#### PASSAGE PROVIDED:

# RIP Gizmo (Non-GSD)



## TrickyShepherd (Aug 15, 2011)

Tonight I got horrible news that made me feel like a mac truck hit me. It's so hard to breathe right now. 

Exactly 1 year and 1 month after I PTS my golden retriever Peaches....

One of our other goldens, Gizmo, was PTS this morning. He was Peaches' son, and I raised him and his brother Teddy (who is still with my mother) from birth. My SO got a call this morning from my brother and told me tonight when he got home from work. It wasn't easy on either of us and my family is very broken up as well.

Part of me is really angry because I wasn't able to be there, but I also understand why I wasn't told. I started a new job and today was my first day on my own out of training.... my mother and brother didn't want me to be upset at work and possibly ruin a good opportunity. They meant well. Though, I could care less about work when it comes to this.... I wish I was there to say goodbye to the dog I watched being born, that I raised, trained, and grew up with. He was the best dog.... so easy, so happy, so loyal. Even as a puppy he never ONCE gave us any problems. Never chewed anything up, never went potty in the house, never ran off or acted out.... he had a heart of gold!

#### PROVIDED DATA:
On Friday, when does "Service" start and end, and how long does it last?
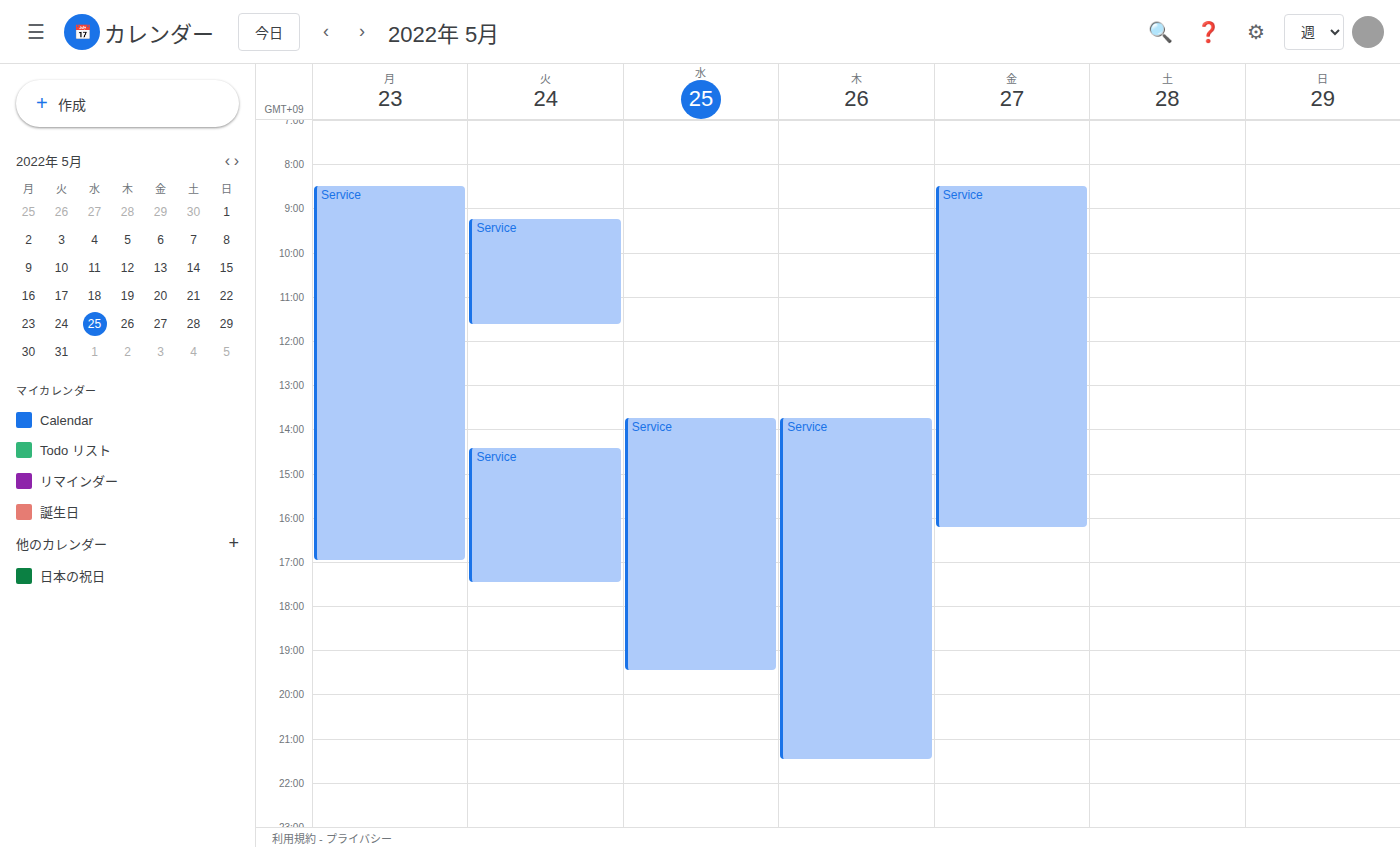
8:30 AM to 4:15 PM, 7 hours 45 minutes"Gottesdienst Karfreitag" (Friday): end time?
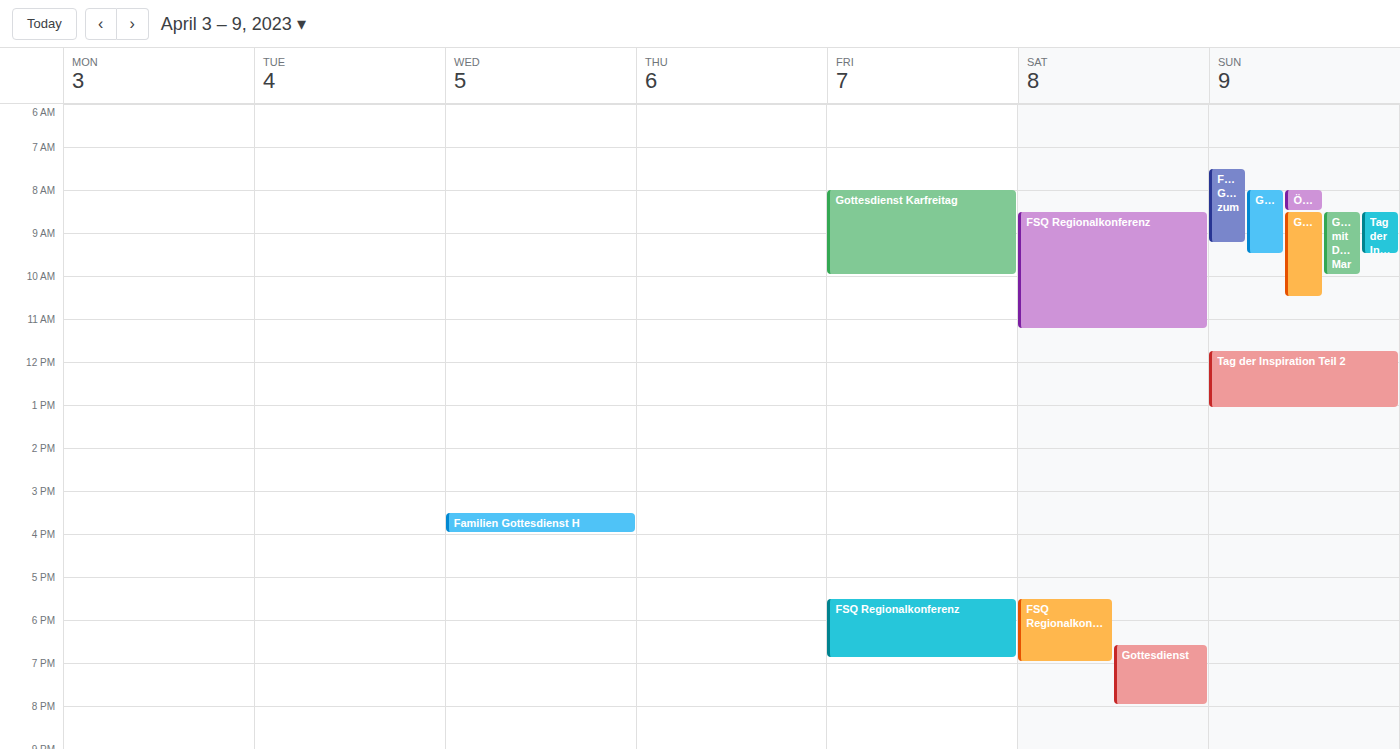
10:00 AM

#### PROBLEM:
Answer these about the forum post on Gizmo:
(a) How long after Peaches was put to sleep was Gizmo put to sleep?
(b) What is the name of Gizmo's brother, and who is he still with?
(c) What reason does the post give for the mother and brother not telling the writer sooner?
The data plays no part in this and can be left unread.

#### TASK RESPONSE:
(a) Exactly 1 year and 1 month.
(b) Teddy, who is still with the writer's mother.
(c) The writer had started a new job, and that day was the first day on the writer's own out of training. They didn't want the writer to be upset at work and possibly ruin a good opportunity.